▶ [Exercise]: Wherever a line in the data holds the word "Swella", pull that line out.

(Records from a collection)
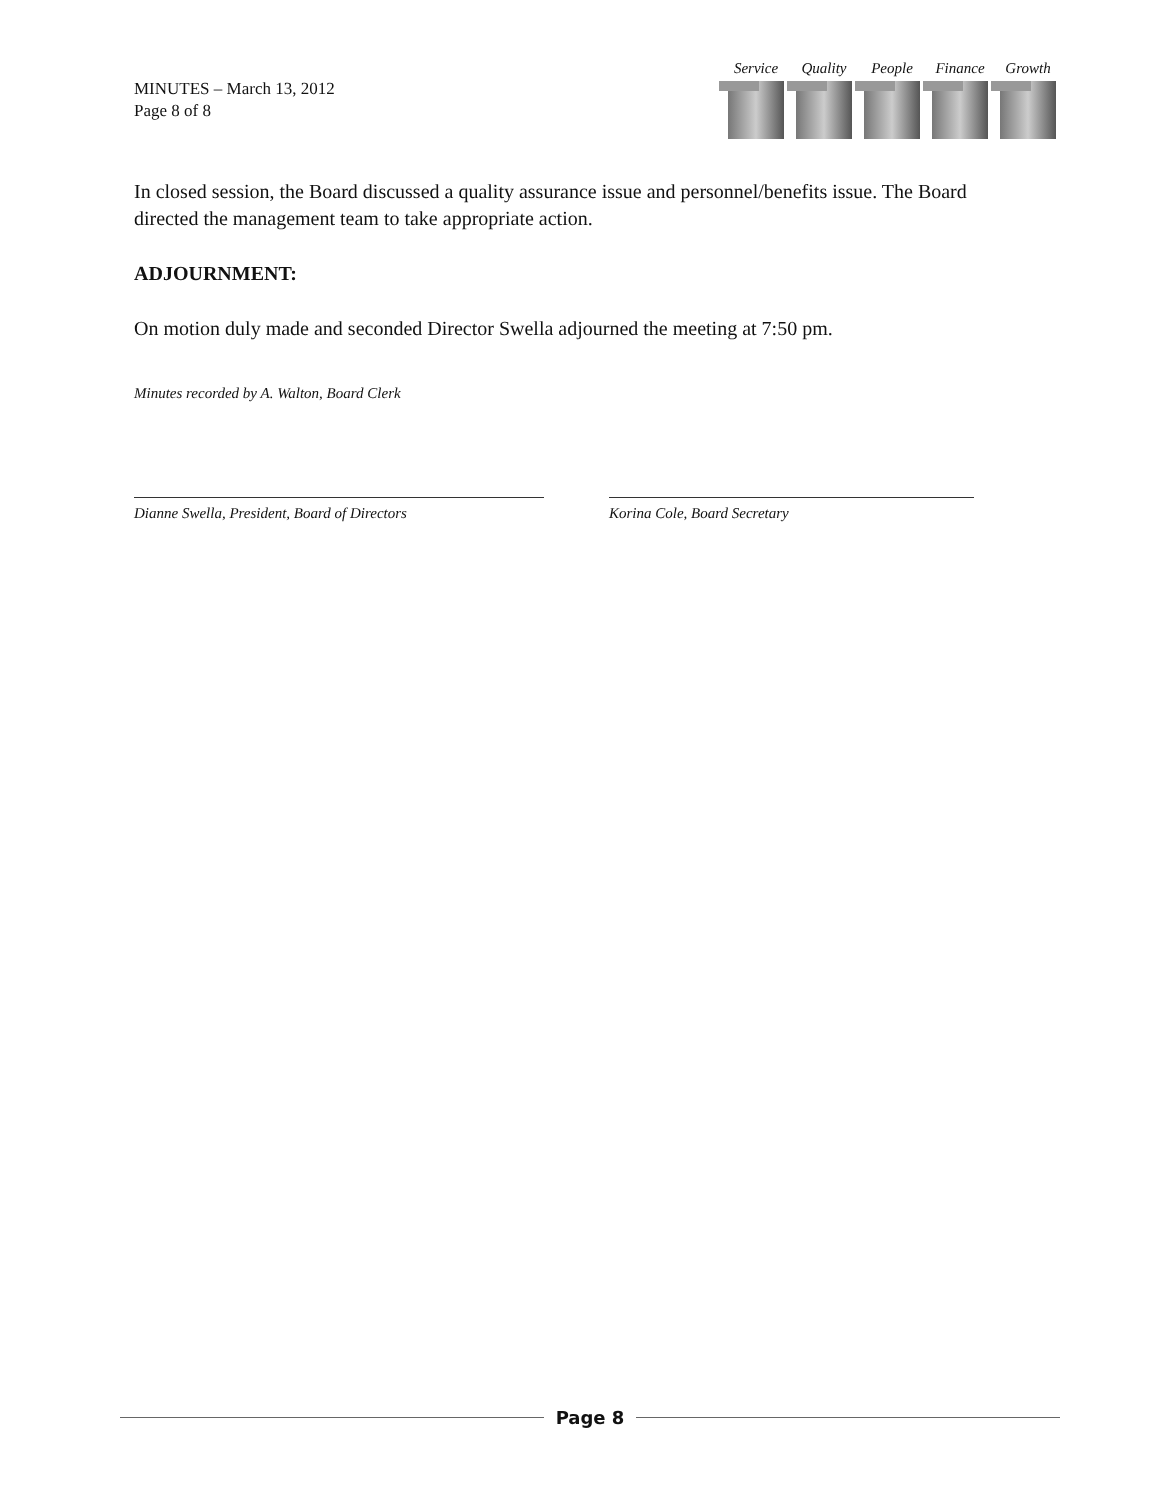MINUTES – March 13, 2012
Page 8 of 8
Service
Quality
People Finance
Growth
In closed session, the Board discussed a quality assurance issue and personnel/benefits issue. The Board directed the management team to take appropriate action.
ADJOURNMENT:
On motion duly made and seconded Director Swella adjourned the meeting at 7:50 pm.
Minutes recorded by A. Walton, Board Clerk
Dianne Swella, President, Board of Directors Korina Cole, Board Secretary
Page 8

▶ [Response to the task]:
On motion duly made and seconded Director Swella adjourned the meeting at 7:50 pm.
Dianne Swella, President, Board of Directors Korina Cole, Board Secretary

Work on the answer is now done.